Theoretical and Practical Implications

  1. Agents Are Not Enterprise-Ready: With success rates below 40% and poor infeasibility detection (~54%), current agents are not reliable for autonomous deployment without human oversight. Failures are systematic, centered on policy compliance and state management.
  2. Planning is the Dominant Bottleneck: The large gap between human-plan and model-plan performance indicates that constraint-aware strategic reasoning is the primary challenge, not tool execution proficiency. This dissociates planning capability from general model scale.
  3. Safety and Compliance are Critical Weaknesses: Low performance on Permission and Process Compliance verifiers highlights a major risk for production deployment, where policy violations can cause cascading system failures and security vulnerabilities.
  4. Benchmark Design Matters: EnterpriseOps-Gym demonstrates the need for benchmarks with high environmental fidelity (many tables/tools), outcome-based verification, expert curation, and explicit tests for safe refusal behavior.

Conclusion

EnterpriseOps-Gym establishes that current LLM agents are far from reliable for autonomous enterprise work, primarily due to deficiencies in long-horizon, policy-aware planning. The benchmark provides a concrete testbed to advance research in this direction.

Main Takeaways:

  • The best model achieves only 37.4% success, with performance decaying as task complexity increases.
  • Providing human plans boosts performance by 14–35 pp, identifying strategic reasoning as the core bottleneck.
  • Agents are unsafe, correctly refusing infeasible tasks only ~54% of the time.
  • Permission and Process Compliance is the hardest category for models.

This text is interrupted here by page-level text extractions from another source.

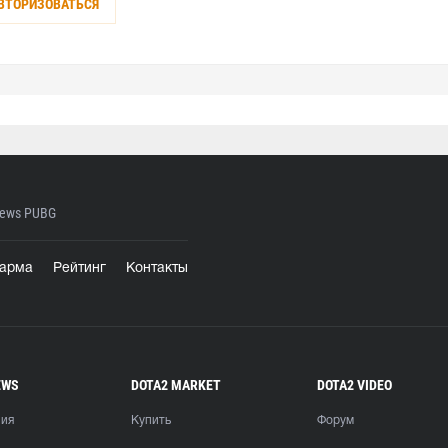
ВТОРИЗОВАТЬСЯ
ews PUBG
арма
Рейтинг
Контакты
EWS
DOTA2 MARKET
DOTA2 VIDEO
ния
Купить
Форум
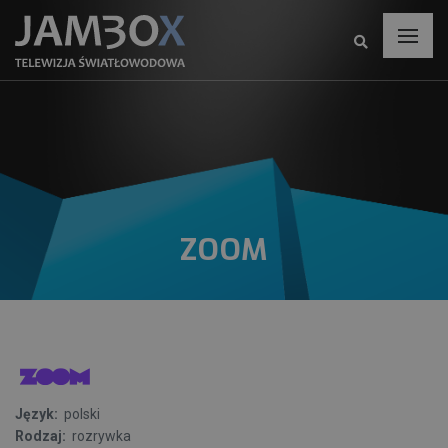
ZOOM
Język:
polski
Rodzaj:
rozrywka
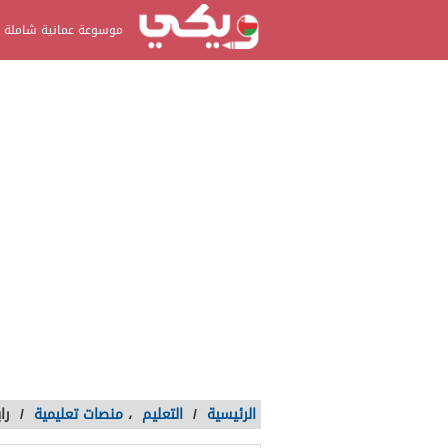
موسوعة عمانية شاملة
الرئيسية
/
التعليم
،
منصات تعليمية
/
را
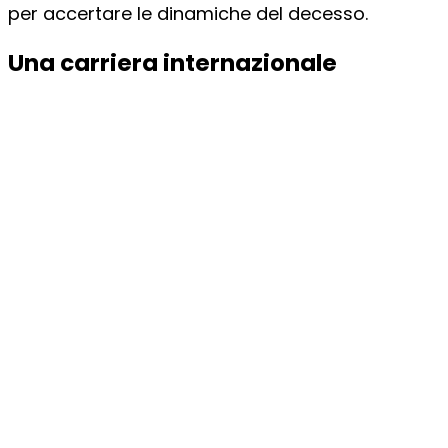
per accertare le dinamiche del decesso.
Una carriera internazionale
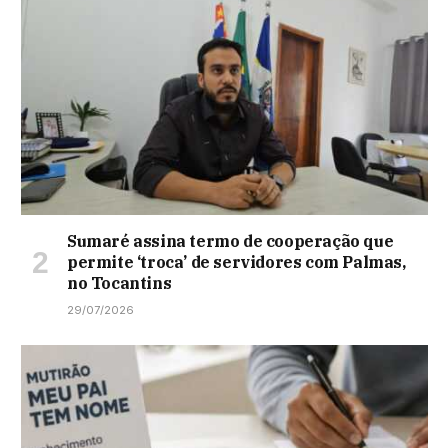
Sumaré assina termo de cooperação que
permite ‘troca’ de servidores com Palmas,
no Tocantins
29/07/2026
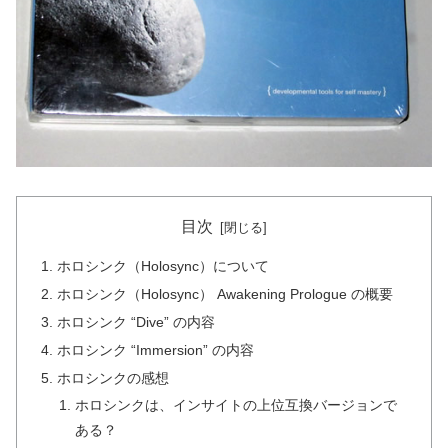
目次
ホロシンク（Holosync）について
ホロシンク（Holosync） Awakening Prologue の概要
ホロシンク “Dive” の内容
ホロシンク “Immersion” の内容
ホロシンクの感想
ホロシンクは、インサイトの上位互換バージョンで
ある？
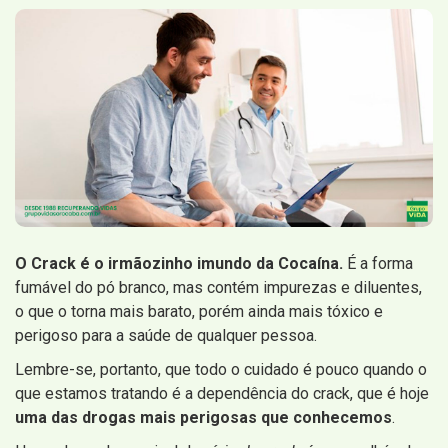
O Crack é o irmãozinho imundo da Cocaína.
É a forma
fumável do pó branco, mas contém impurezas e diluentes,
o que o torna mais barato, porém ainda mais tóxico e
perigoso para a saúde de qualquer pessoa.
Lembre-se, portanto, que todo o cuidado é pouco quando o
que estamos tratando é a dependência do crack, que é hoje
uma das drogas mais perigosas que conhecemos
.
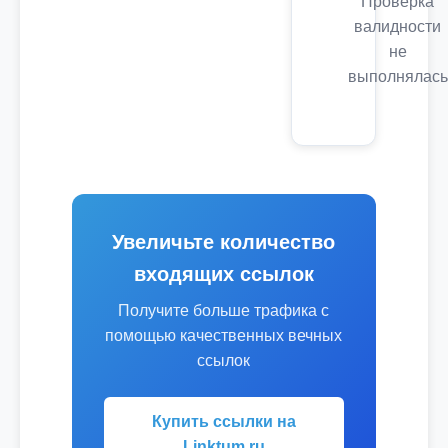
Проверка
валидности
не
выполнялась
Увеличьте количество
входящих ссылок
Получите больше трафика с
помощью качественных вечных
ссылок
Купить ссылки на
Linktum.ru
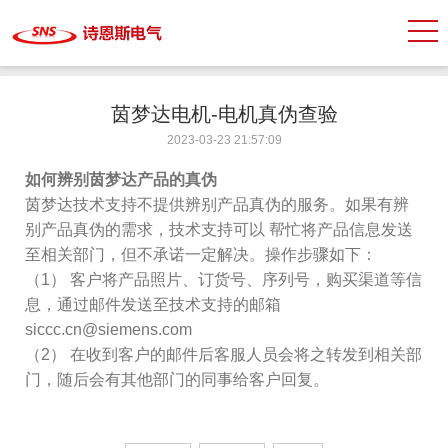
茵梦达电机-电机真伪查验
2023-03-23 21:57:09
如何辨别茵梦达产品的真伪
茵梦达技术支持不提供辨别产品真伪的服务。如果有辨
别产品真伪的需求，技术支持可以 帮忙将产品信息发送
至相关部门，但不承诺一定解决。操作步骤如下：
（1） 客户将产品照片、订货号、序列号，购买渠道等信
息，通过邮件发送至技术支持的邮箱
siccc.cn@siemens.com
（2） 在收到客户的邮件后客服人员会将之转发到相关部
门，随后会有其他部门的同事给客户回复。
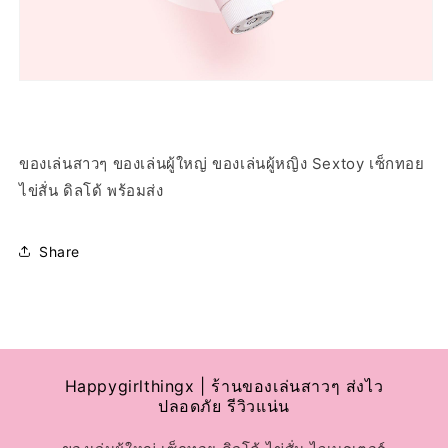
ของเล่นสาวๆ ของเล่นผู้ใหญ่ ของเล่นผู้หญิง Sextoy เซ็กทอย
ไข่สั่น ดิลโด้ พร้อมส่ง
Share
Happygirlthingx | ร้านของเล่นสาวๆ ส่งไว
ปลอดภัย รีวิวแน่น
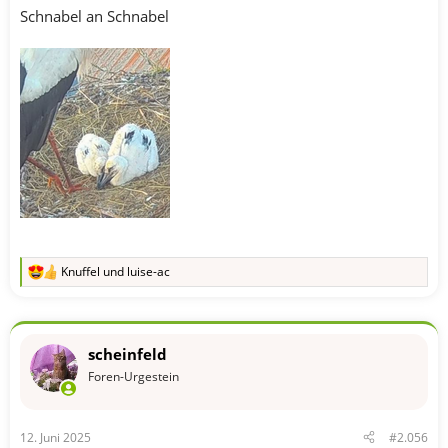
Schnabel an Schnabel
Knuffel
und
luise-ac
R
e
a
k
t
scheinfeld
i
o
Foren-Urgestein
n
e
n
12. Juni 2025
#2.056
:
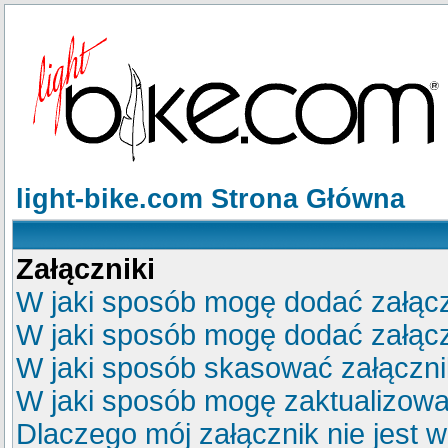
light-bike.com Strona Główna
Załączniki
W jaki sposób mogę dodać załącz
W jaki sposób mogę dodać załącz
W jaki sposób skasować załączn
W jaki sposób mogę zaktualizow
Dlaczego mój załącznik nie jest 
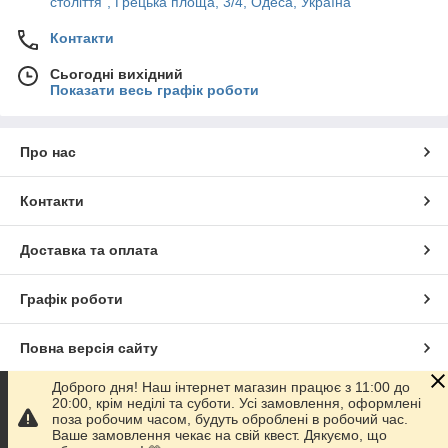
століття", Грецька площа, 3/4, Одеса, Україна
Контакти
Сьогодні вихідний
Показати весь графік роботи
Про нас
Контакти
Доставка та оплата
Графік роботи
Повна версія сайту
Доброго дня! Наш інтернет магазин працює з 11:00 до
Сайт створено на маркетплейсі
Prom.ua
20:00, крім неділі та суботи. Усі замовлення, оформлені
поза робочим часом, будуть оброблені в робочий час.
Ваше замовлення чекає на свій квест. Дякуємо, що
Політика конфіденційності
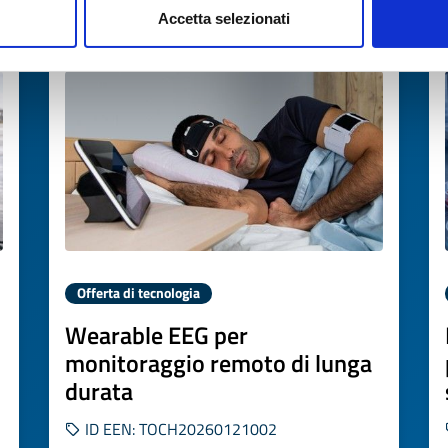
Accetta selezionati
Scade il
19 febbraio 2027
Offerta di tecnologia
Wearable EEG per
monitoraggio remoto di lunga
durata
ID EEN: TOCH20260121002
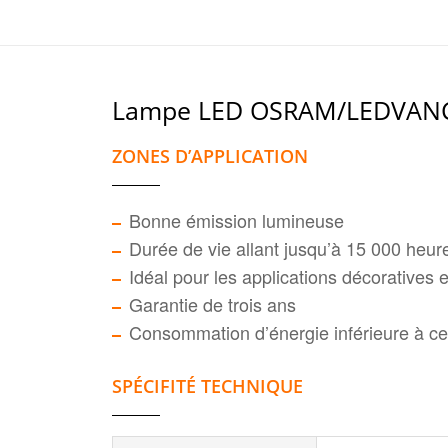
Lampe LED OSRAM/LEDVAN
ZONES D’APPLICATION
Bonne émission lumineuse
Durée de vie allant jusqu’à 15 000 heur
Idéal pour les applications décoratives e
Garantie de trois ans
Consommation d’énergie inférieure à c
SPÉCIFITÉ TECHNIQUE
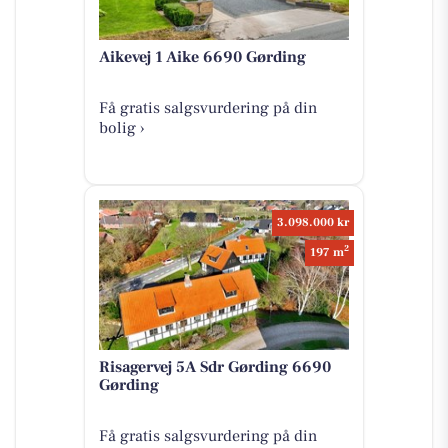
Aikevej 1 Aike 6690 Gørding
Få gratis salgsvurdering på din
bolig ›
3.098.000 kr
2
197 m
Risagervej 5A Sdr Gørding 6690
Gørding
Få gratis salgsvurdering på din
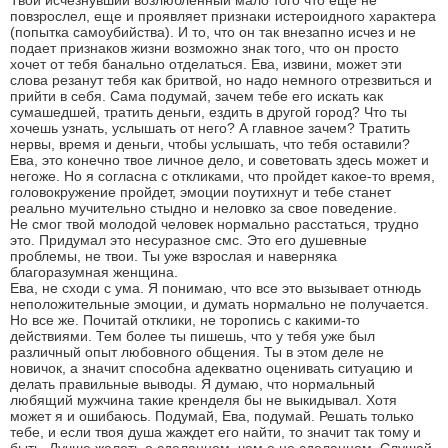
Твой исчезнувший возлюбленный мало того что еще не
повзрослел, еще и проявляет признаки истероидного характера
(попытка самоубийства). И то, что он так внезапно исчез и не
подает признаков жизни возможно знак того, что он просто
хочет от тебя банально отделаться. Ева, извини, может эти
слова резанут тебя как бритвой, но надо немного отрезвиться и
прийти в себя. Сама подумай, зачем тебе его искать как
сумашедшей, тратить деньги, ездить в другой город? Что ты
хочешь узнать, услышать от него? А главное зачем? Тратить
нервы, время и деньги, чтобы услышать, что тебя оставили?
Ева, это конечно твое личное дело, и советовать здесь может и
негоже. Но я согласна с откликами, что пройдет какое-то время,
головокружение пройдет, эмоции поутихнут и тебе станет
реально мучительно стыдно и неловко за свое поведение.
Не смог твой молодой человек нормально расстаться, трудно
это. Придумал это несуразное смс. Это его душевные
проблемы, не твои. Ты уже взрослая и наверняка
благоразумная женщина.
Ева, не сходи с ума. Я понимаю, что все это вызывает отнюдь
неположительные эмоции, и думать нормально не получается.
Но все же. Почитай отклики, не торопись с какими-то
действиями. Тем более ты пишешь, что у тебя уже был
различный опыт любовного общения. Ты в этом деле не
новичок, а значит способна адекватно оценивать ситуацию и
делать правильные выводы. Я думаю, что нормальный
любящий мужчина такие кренделя бы не выкидывал. Хотя
может я и ошибаюсь. Подумай, Ева, подумай. Решать только
тебе, и если твоя душа жаждет его найти, то значит так тому и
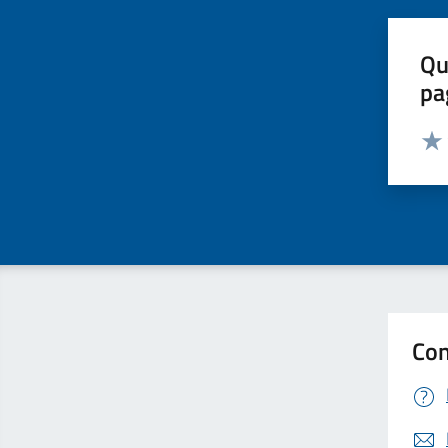
Qu
pa
Valut
Valu
Con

Future Research Directions:

  1. Constraint-Aware Plan Generation: Methods that explicitly reason over policies, side-effects, and prerequisites.
  2. Long-Horizon State Management: Mechanisms (e.g., episodic memory) to maintain coherent world state over many steps and prevent error accumulation.
  3. Safe Refusal and Escalation: Improving reliability in detecting and abstaining from infeasible or policy-violating requests.

EnterpriseOps-Gym is released to the community to drive progress toward reliable AI workers capable of handling the intricacies of professional enterprise environments.